David Raum korrigiert ARD-Reporterin nach peinlichem Länderspiel-Irrtum
Paula GumprichDavid Raum korrigiert ARD-Reporterin nach peinlichem Länderspiel-Irrtum
Eine kleine Verwechslung während eines Interviews nach dem Spiel sorgte nach dem 4:0-Sieg Deutschlands gegen Luxemburg für Gesprächsstoff. ARD-Reporterin Lea Wagner gratulierte David Raum fälschlicherweise zu seinem ersten Länderspieltor in der PreZero Arena. Der Verteidiger korrigierte sie umgehend und erklärte, dass sein Meilenstein woanders stattgefunden habe.
Joshua Kimmich glänzte als bester Spieler des Abends und traf beim WM-Qualifikationsspiel zweimal.
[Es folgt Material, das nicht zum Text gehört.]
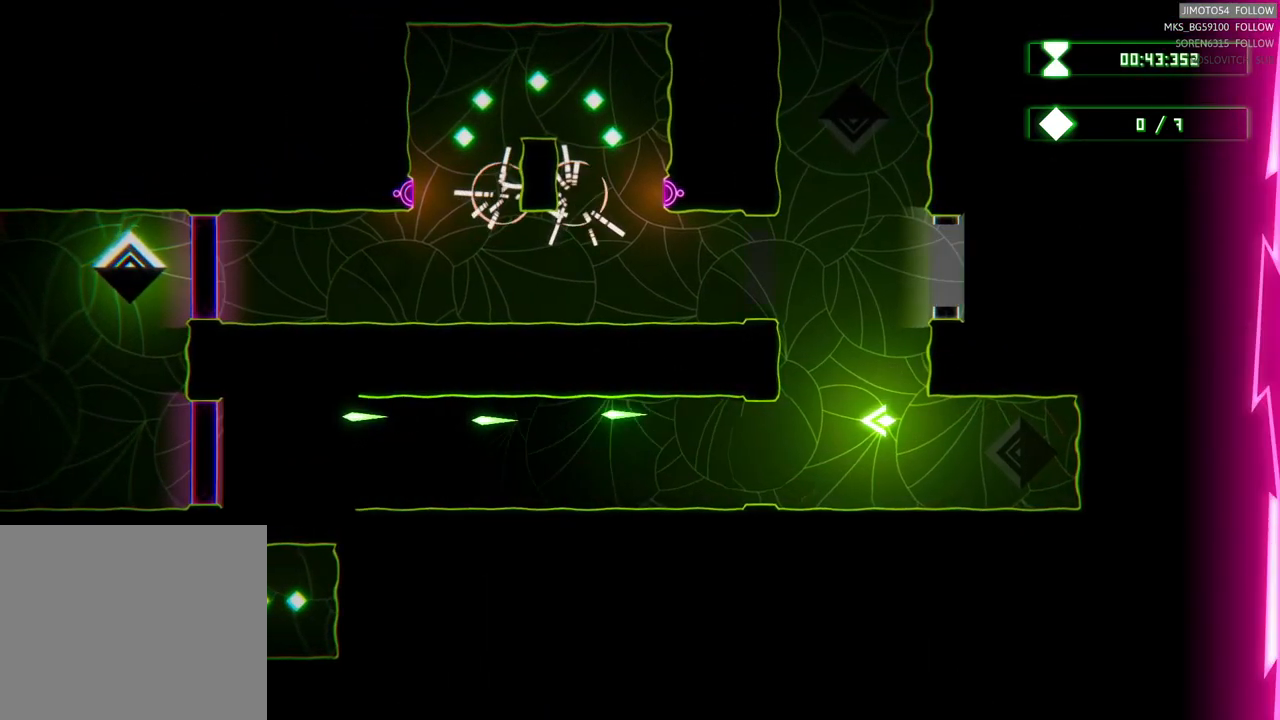
{"buttons": [], "left_stick": "center", "right_stick": "center", "events": []}
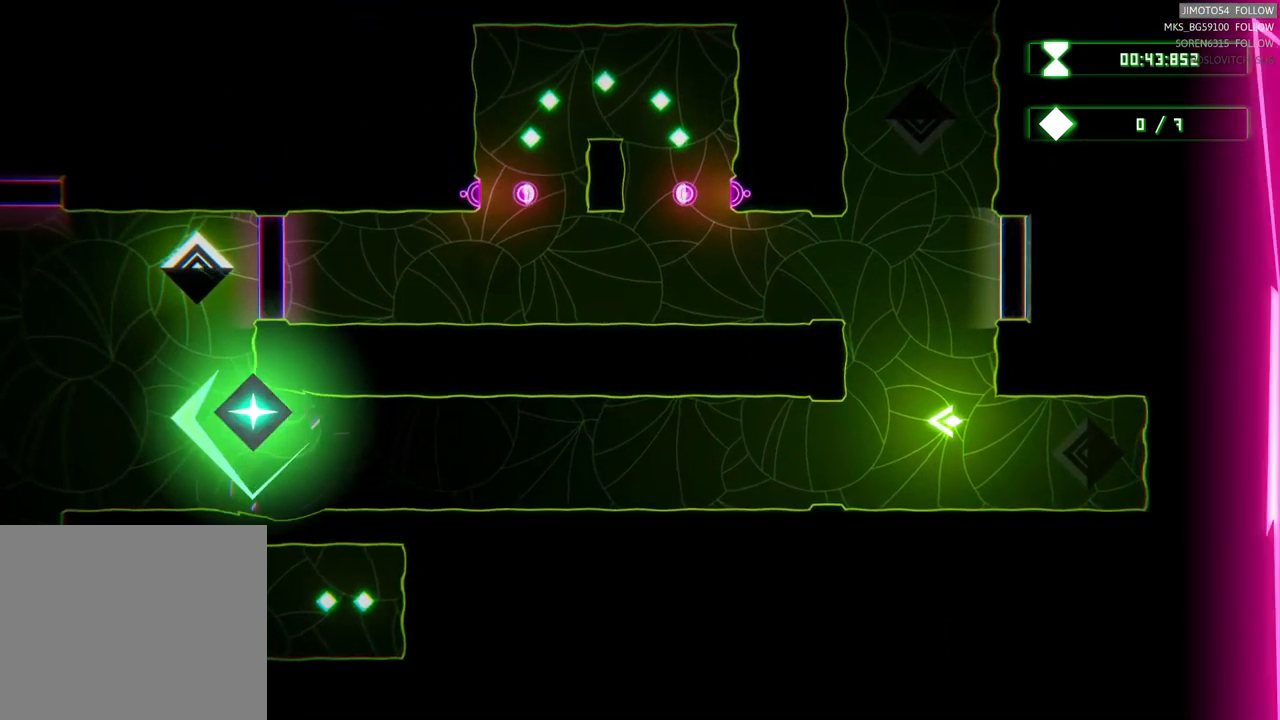
{"buttons": ["R2"], "left_stick": "center", "right_stick": "center", "events": [[150, "left_stick", "down-left"], [284, "left_stick", "center"], [367, "R2", "down"]]}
Raum hingegen blickte auf sein tatsächliches Debüt und sein erstes Tor zurück, die unter anderen Umständen gefallen waren.
Die Verwirrung entstand, als Wagner Raum zu seinem vermeintlichen ersten Länderspieltor in der PreZero Arena beglückwünschte. Der 29-Jährige stellte höflich klar, dass sein Bundesliga-Debüt und sein erstes Tor für die TSG 1899 Hoffenheim in einem anderen Stadion erfolgt seien.
Sein erster Einsatz in der höchsten Spielklasse hatte er als Einwechselspieler beim 2:0-Sieg der Hoffenheimer gegen Werder Bremen am Dienstag gegeben – und zwar im Weserstadion, nicht in der PreZero Arena. Raums Tor an jenem Tag war sein erstes für den Verein, seitdem hat er ein weiteres hinzugefügt – diesmal für die Nationalmannschaft.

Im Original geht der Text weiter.